Anyway, you know what I wish Canonical would work on? Ubuntu for Computers. ....... You have a core product, focus on it.
That would be Mint Linux.
No soapbox, no high-minded reasons here, just pure practicality: One of the places I've volunteered for a long time is a shelter for abuse victims. This county-funded program receives and triages women (mostly) and children into appropriate programs and mid-term housing, and provides courses ranging from home-ec and job training to computer literacy and online privacy before sending them back on their own. For several years those who completed the computer literacy program were given a good-spec laptop with Ubuntu + many apps, configured for security and privacy in the same way we'd done the training. We saw them all: hopeless tweaker prostitutes who went back and gave everything to their pimps, to beaten trophy wives hell-bent on recovering their independence after disconnecting the GPS tracker on the mercedes. After the first few months, the success rate surprised even us: Of those who were given a modern-spec PC with Ubuntu, more than 2/3 were still in active use a year later (still with Ubuntu, and usually with separate accounts for the kids). We probably had 250 Ubuntu PCs in the field at any given time.
Then Shuttleworth jammed Unity forward. Ubuntu's shift to a Metro-esque gui was a disaster with this novice audience. We had people decline a free computer because they couldn't make sense of Unity. Others installed XP over it and called us when it broke or they discovered you had to pay for Office. Others called over and over for basic navigation support. In general, the answer was "no thanks" to Ubuntu.
Switching over to Mint (first with Mate, then Cinnamon) rescued our program, and was a huge hit with the end users. Several years of .deb and ubuntu-based config & tuning was re-usable on Mint, and the interface didn't scare off the novices. Similar enough to the older W95/XP/7/OSX interfaces that they knew were to start, but modern enough for good security and functionality. Just to be clear *I* like playing with the latest and weirdest geekery, my s.o. does malware reversing to calm her nerves (so hot!!), and my home has kids who think nothing of reflashing cyanogenmod on their phones and argue over whether to use Win8+visual studio or Mint+Eclipse for their homework.

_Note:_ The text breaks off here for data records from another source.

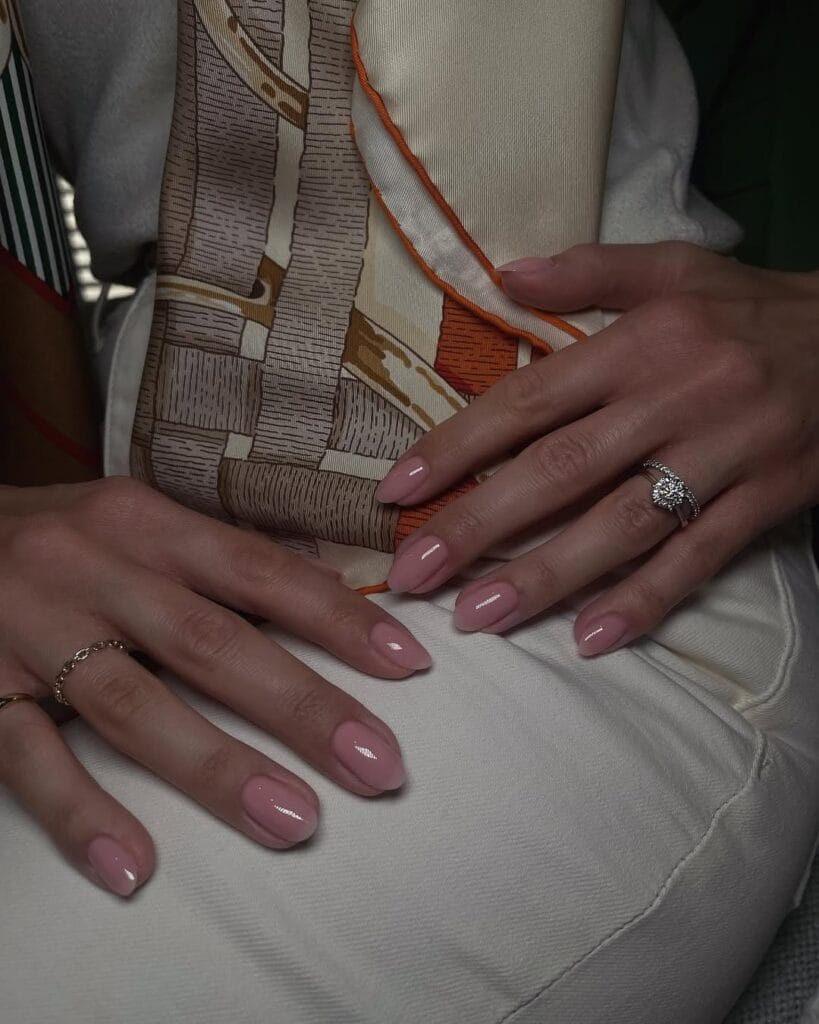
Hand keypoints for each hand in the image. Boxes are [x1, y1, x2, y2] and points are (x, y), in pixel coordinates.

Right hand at [0, 477, 429, 895]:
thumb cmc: (60, 538)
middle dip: (302, 707)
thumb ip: (214, 561)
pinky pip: (27, 757)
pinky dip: (80, 813)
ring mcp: (31, 629)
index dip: (338, 617)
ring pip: (132, 703)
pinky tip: (133, 866)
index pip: (260, 570)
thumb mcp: (135, 523)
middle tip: (379, 766)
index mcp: (146, 523)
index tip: (408, 665)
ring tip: (293, 821)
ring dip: (216, 767)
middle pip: (211, 643)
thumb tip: (326, 587)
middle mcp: (94, 568)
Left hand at [376, 242, 818, 653]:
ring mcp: (723, 456)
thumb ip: (589, 269)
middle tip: (413, 574)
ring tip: (479, 615)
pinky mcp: (765, 501)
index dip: (458, 446)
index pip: (529, 400)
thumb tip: (503, 274)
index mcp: (641, 342)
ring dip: (547, 575)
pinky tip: (590, 639)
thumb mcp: (676, 268)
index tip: (399, 490)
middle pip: (560, 470)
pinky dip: (645, 600)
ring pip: (622, 524)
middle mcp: (675, 399)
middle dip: (479, 525)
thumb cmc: (755, 309)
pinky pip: (699, 559)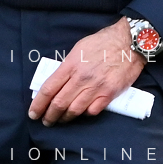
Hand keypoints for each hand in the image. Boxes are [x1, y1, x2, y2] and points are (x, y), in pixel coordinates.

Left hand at [28, 17, 144, 125]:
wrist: (129, 42)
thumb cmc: (103, 42)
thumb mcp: (79, 48)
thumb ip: (68, 66)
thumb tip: (57, 81)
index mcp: (71, 64)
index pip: (49, 88)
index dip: (38, 103)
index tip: (33, 112)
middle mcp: (82, 77)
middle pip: (59, 103)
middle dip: (49, 115)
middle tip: (45, 121)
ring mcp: (96, 87)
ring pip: (74, 110)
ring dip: (65, 118)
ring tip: (61, 120)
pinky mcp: (110, 93)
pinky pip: (93, 110)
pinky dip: (85, 113)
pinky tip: (82, 112)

But that's not the world most people inhabit, and it's really important to recognize that /. readers are not the norm or a good baseline for what is useful and usable to the general populace.
Clem's just a regular guy solving regular problems.
Shuttleworth is a philosopher of the future, with some distinctly reality-adjacent ideas of what ought to be, and enough monetary thrust to make his pigs fly just fine.
I'd rather live and help people in the present. So yeah.... "Ubuntu for Computers" is Linux Mint.